Не было никакого сомнения в том, что у них что-то произошло и дедушка тут теперь страдательное лицо, без вины виноват. Он даже был как-то сконфужен, чувствовал себя неловко, видимо был в состоянии, непривычном для него; не видели никогда и мы его таким.

— Ну, Анна Карловна, идите с ними... в комнату, которую вам там покажут, — сказала матушка.

Мы пошли, а она еще осталась с дедушкой. Дорогой навстречу нам попалась Поленька, спешившая навстречу к матушке, и нам показалось, когда она расцеловалась с нами, что глаза у нее как будто слегка заплаканы.

Мы переоделись с дороги, умылись и, совсем уже готовые, все еще оставались в своей комнате, не зная, идти ли нам и вообще что нам делать. Даже Анна Карловна, эта опытная, знающая все, как и в каком случае ей вести себя, и она была, видимо, в недоумении, что ей делать? Я было спросил подававшую нам умываться горничную, что такое с бабушкой, но и та ответила, что ничего-с, а Анна Карловна заметила мне по-немецки, что никогда не следует прислугу расспрашивать...
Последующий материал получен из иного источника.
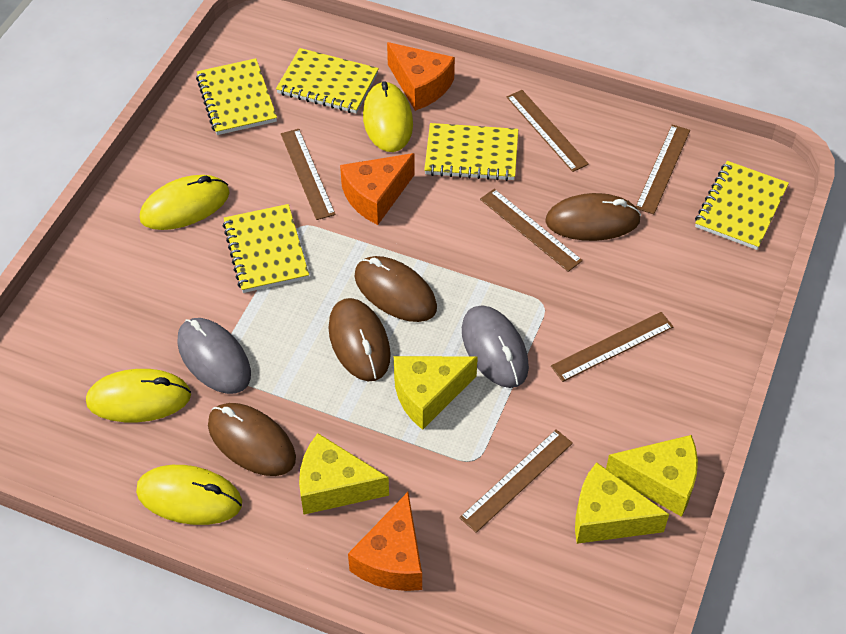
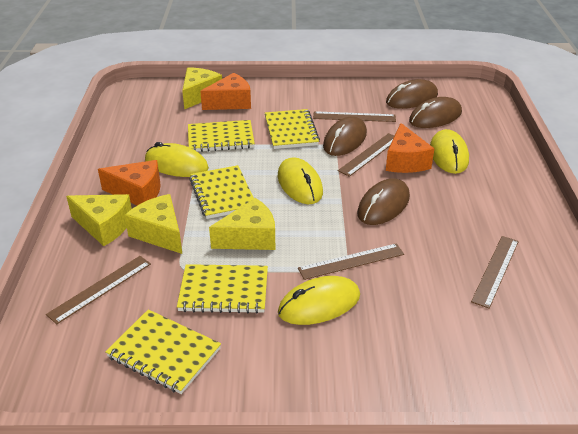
brown ruler: 6 -> 5
grey mouse: 2 -> 0

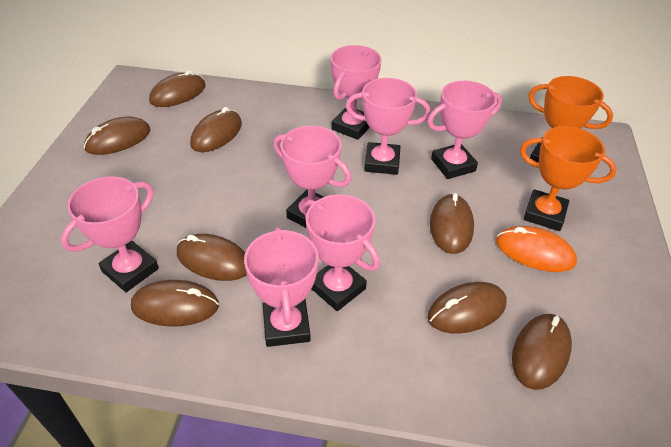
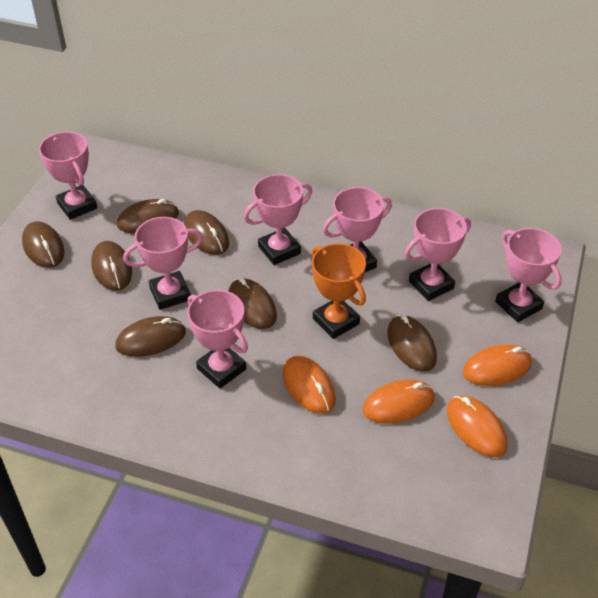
brown mouse: 8 -> 7
orange mouse: 1 -> 4
orange trophy: 2 -> 1

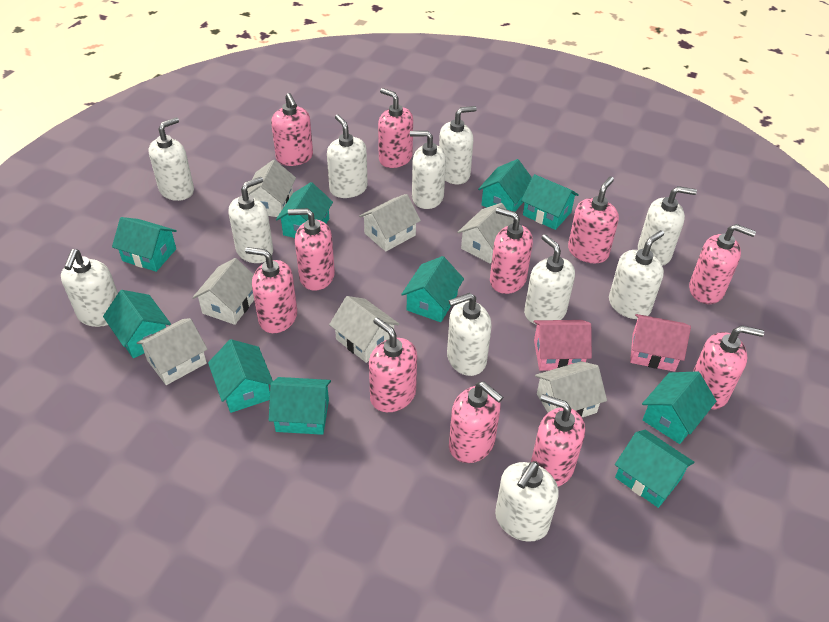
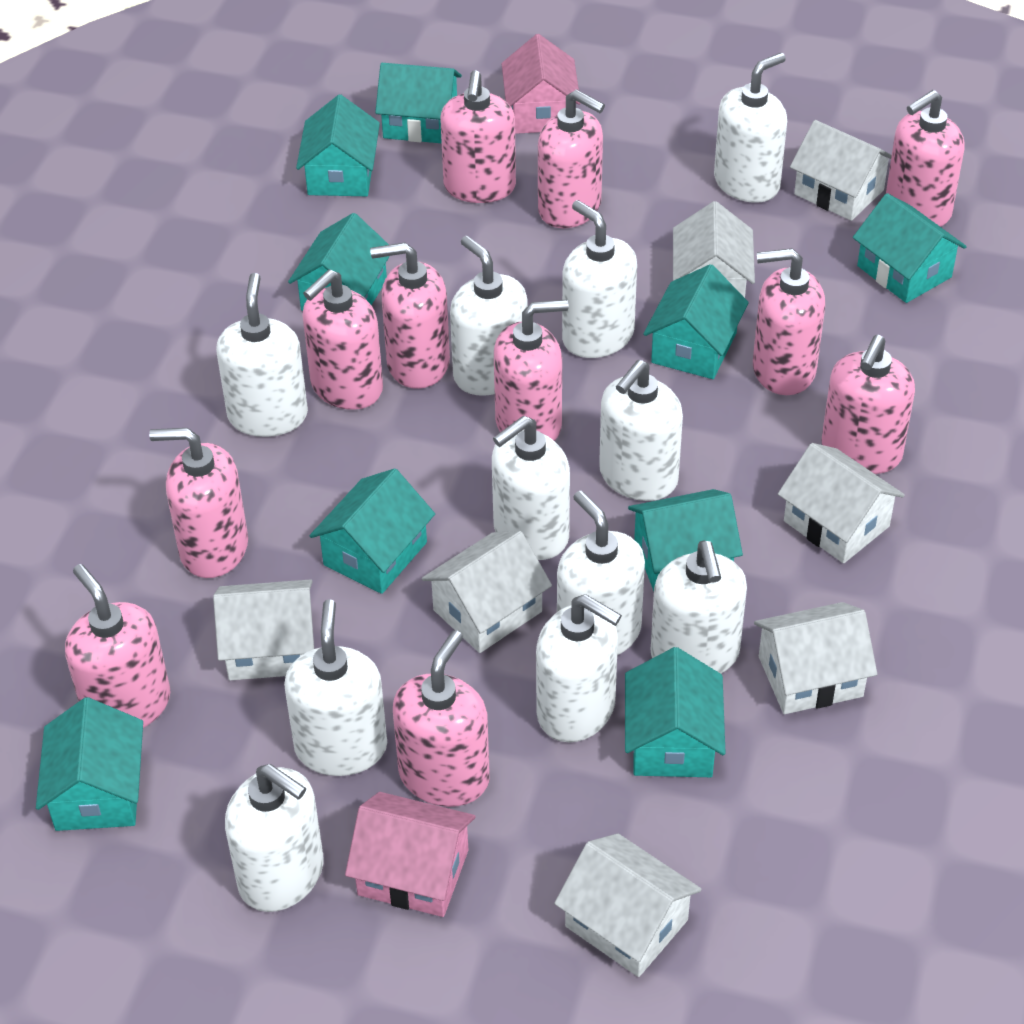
turquoise house: 10 -> 9

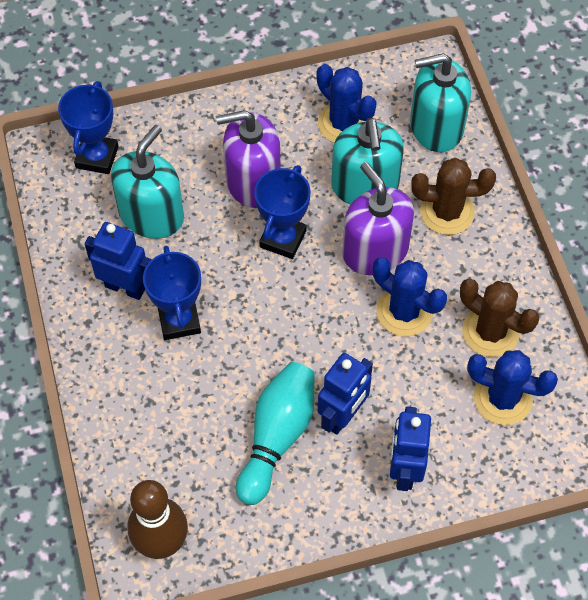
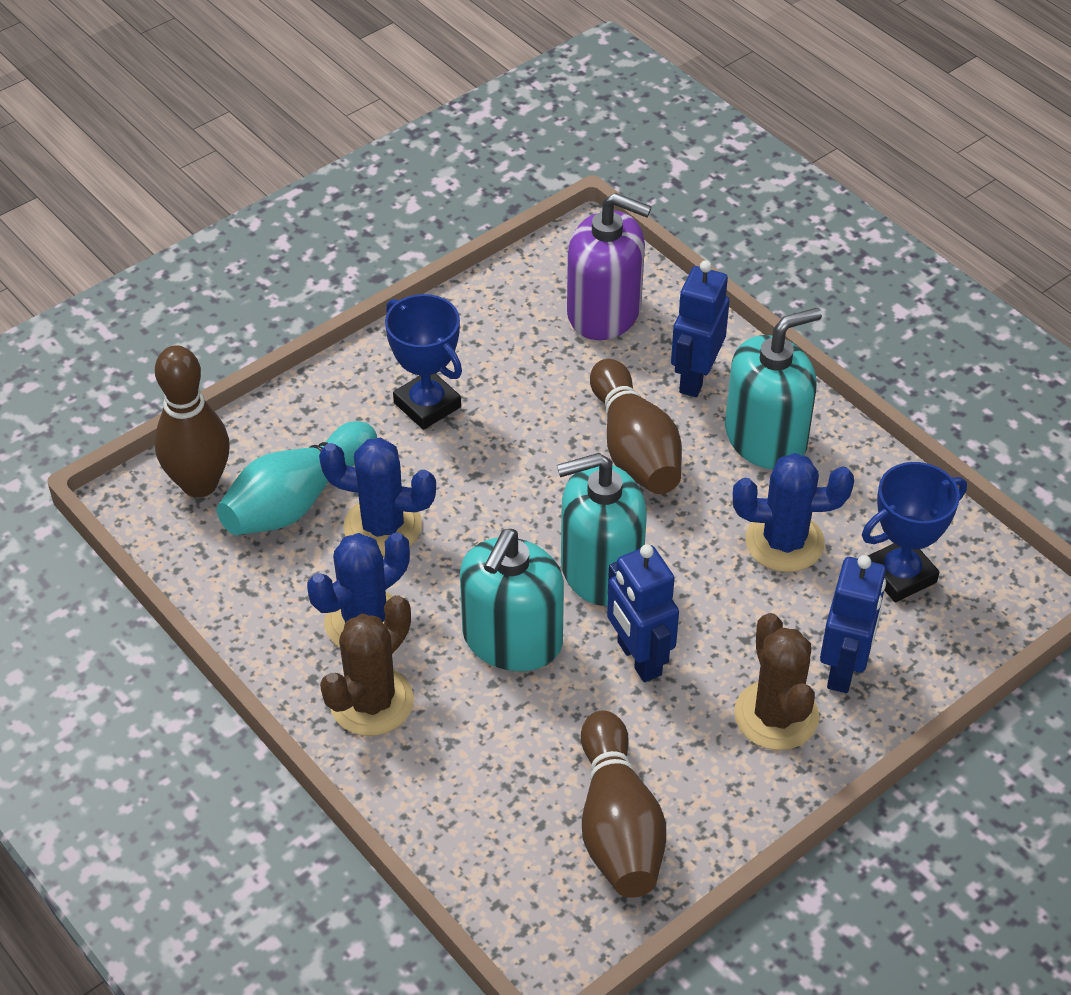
blue trophy: 3 -> 2
brown bowling pin: 1 -> 3
purple soap dispenser: 2 -> 1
Наконец к нам пришла матушка; о чем-то у окна полушепотом она поговорила с Анной Карловной, причем мы могли заметить только, что немало и матушка удивлена и чувствует себя в неловком положении: она несколько раз поводила плечами, с удивлением поднимая их, и вздыхала. Тем не менее, однако ж, она осмотрела нас, в порядке ли мы, и повела нас с собою к бабушке.
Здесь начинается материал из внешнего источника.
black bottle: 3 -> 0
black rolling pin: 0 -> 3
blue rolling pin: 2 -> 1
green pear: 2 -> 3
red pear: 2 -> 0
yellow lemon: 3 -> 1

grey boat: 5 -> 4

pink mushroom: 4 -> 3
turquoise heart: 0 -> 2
Бабушку мы застали в спальне. Она, совсем одетая, лежала у себя, на огромной своей кровати красного дерева с высоким изголовьем, на котором были изображены амуры, стрелы и проч., и была видимо подавлена, убита каким-то горем. Глаза у нее тоже были заплаканы. Возле нее у кровати стояли Авдотьюшка и Аксиньюшка, ее любимые доверенные женщины, с унылыми, постными лицами и держали — одна мокрую повязку для головы, очевидно приготовленную для убитой горем или больной бабушки или ею только что снятую; а другая — чайную чашку с чем-то лекарственным. Шторы на окнах были спущены. В комнате пахло мятными каплями и еще другими какими-то. Тут же, у изголовья, в кресле сидела и Поленька. Мы подошли к бабушке, поцеловали у нее руку, потом поцеловались с ней в губы. Она казалась совсем слабой, и голосом говорила она слабым, то и дело вздыхая, причем во вздохе ее слышалось подавленное рыдание. Видимо, она только что начала успокаиваться.